Boundary Scout

  • Reading time:5 mins read

My brother has been hounding me about how to recreate that crazy mysterious glitchy feeling from old NES games, and this whole time I’ve been telling him that I figure it’s impossible. But uh, I guess not!

Apparently the trick is to actually focus on making it seem mysterious and glitchy!

Well, the focus here is on the glitchiness — mostly because I think that would be a cool-n-subversive way of doing things. I think the real point is in the kind of thoughts and emotions and behavior that those glitches trigger in people who are prone to pick at them. I think all of those qualities are very close to the ideal purpose and potential of videogames in general.

It’s that feeling of breaking through the boundaries of an established system — of the suggestion of unknown yet possibly grand potential hidden somewhere beyond the mundane, that you — as a free agent and very clever person — are specially qualified to unlock.

The way a person might break through the boundaries could be mechanical or emotional or intellectual. Some of the best touches in some of the best games borrow from this principle. See the scanning in Metroid Prime, how it comes directly out of the themes at hand, then ties everything together, hinting at a sort of order and coherence and reality to the entire Metroid series and everything in it that you never really suspected before. Yet it never shoves the stuff down your throat; it’s just there for you to put together on your own — much like all of the abstract stuff in the original Zelda and Metroid and whatnot, except deliberate and intellectual rather than incidental and material.

And then there’s Riven.

I think my point with the overt fake-bugginess was to exaggerate and glorify the whole pointless search process that we go through — poking the edges of the scenery, seeing what’s possible within the world, experimenting, and only rarely being rewarded with anything for our effort. And when we are rewarded it feels cloying and false, like those dumb treasure chests that have to be at the end of every single cul de sac in every single dungeon, to overtly reward you for going down and simultaneously make you feel obligated to go down every one.

It’s working on the suggestion that maybe this behavior has a real purpose behind it after all, that sometimes — just sometimes — there’s something magical and special and completely unprecedented to find. And the point to that is to bring into light that whole behavior, that whole mindset — which, again, I think is implicitly what videogames are made to suggest, yet which I don’t feel is often really addressed for all (or even much) of its potential.

I think this mode can be addressed in less gimmicky ways, even if the gimmick is maybe one of the clearest ways to illustrate it. The problem is that a videogame has to work on a couple of levels at once. It needs to have a completely workable status quo, that feels solid, that the player is convinced is meant to be solid, for the player’s subversion of that status quo to mean anything. There’s a lot of psychology here; the player shouldn’t know immediately whether he’s supposed to be able to do what he’s doing, and that it has been accounted for; just that, for whatever reason, he’s able to.
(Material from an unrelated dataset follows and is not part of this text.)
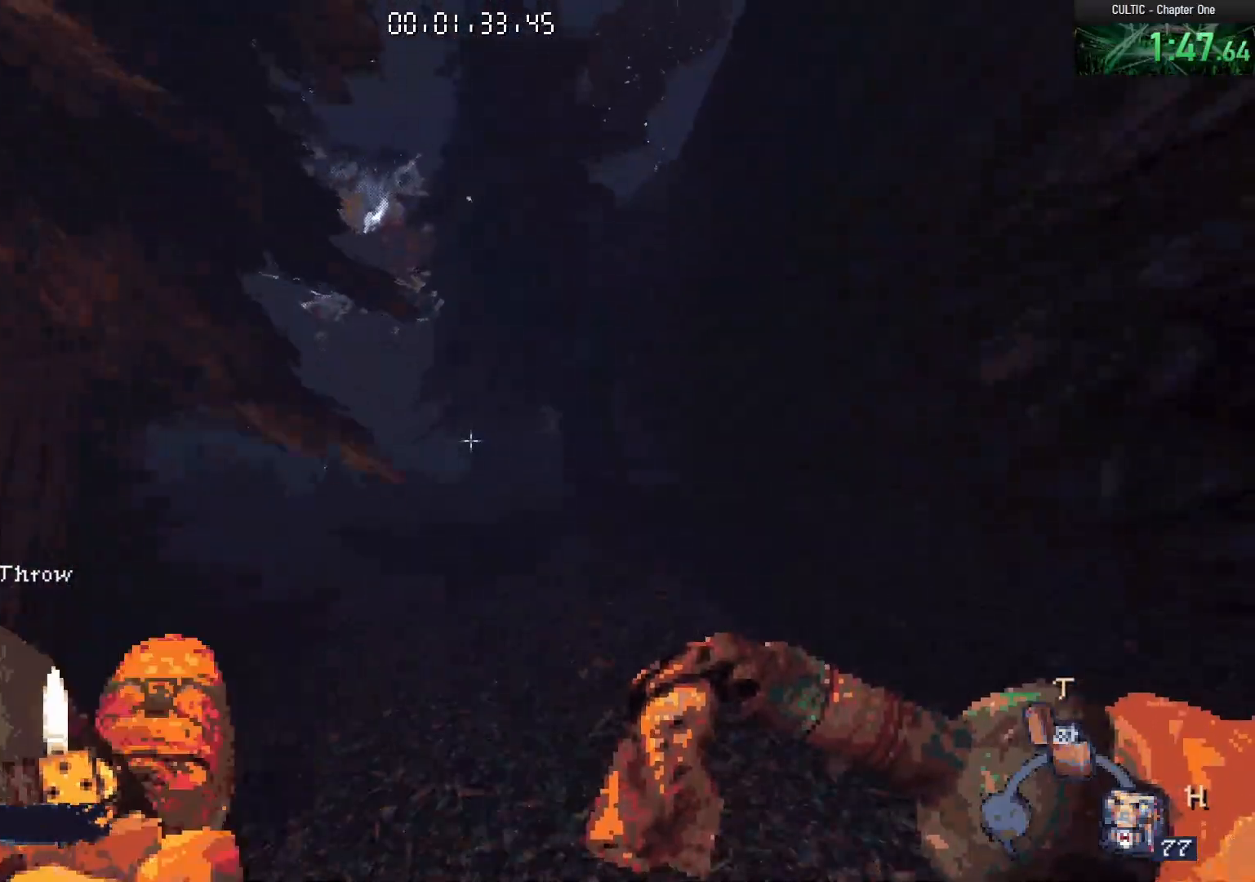
{"keys": ["w"], "mouse": [], "events": [[267, "d", "up"]]}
Beyond the psychology and the multiple layers to keep track of, the game of course has to be designed and programmed as well as possible, to avoid unintentional exploits. So there’s a certain level of virtuosity required here.

Maybe I’m overstepping the line a bit, in defining the importance of these characteristics. The basic nature of a videogame lies in the causal relationship between the player and the gameworld; the basic potential lies in the narrative ability of that causal relationship (what it means for the player to act, given the established boundaries of the gameworld). The natural mode of player action is to explore those rules and challenge them. I suppose it doesn’t follow that the player need subvert a status quo as-such; it’s just, this is a good way to illustrate that mode of player interaction and its narrative and emotional potential.

The player should feel free; that he is at all times in control over his immedate decisionmaking, and that through his decisions he is just perhaps blazing into unknown territory, doing something nobody else has done, having a unique and visceral personal experience that’s entirely generated by his own free will. Half-Life 2 is great at making the player feel clever and subversive for doing exactly what the game is expecting.

I think it’s a misdiagnosis of this quality that has led to this sandbox nonsense (most recently reined in and made less inane by Dead Rising), and sense that players want “freedom” in their games.

I’ll get back to this. Will post what I’ve got now.

A completely unsaleable idea

  • Reading time:3 mins read

A vague concept came to me a couple of hours ago:

Take a game that, ostensibly is… this one thing; it’s of a particular genre, with certain goals — and it’s entertaining enough, if mired in its genre and a little buggy. If you’re so prone, you can poke away at the seams all over the place, and get effects that probably aren’t intended. The first model that came to me was something like a…

Side note: Wi-Fi DS or Wii Pictionary could be interesting. Not for this, necessarily; just had the thought.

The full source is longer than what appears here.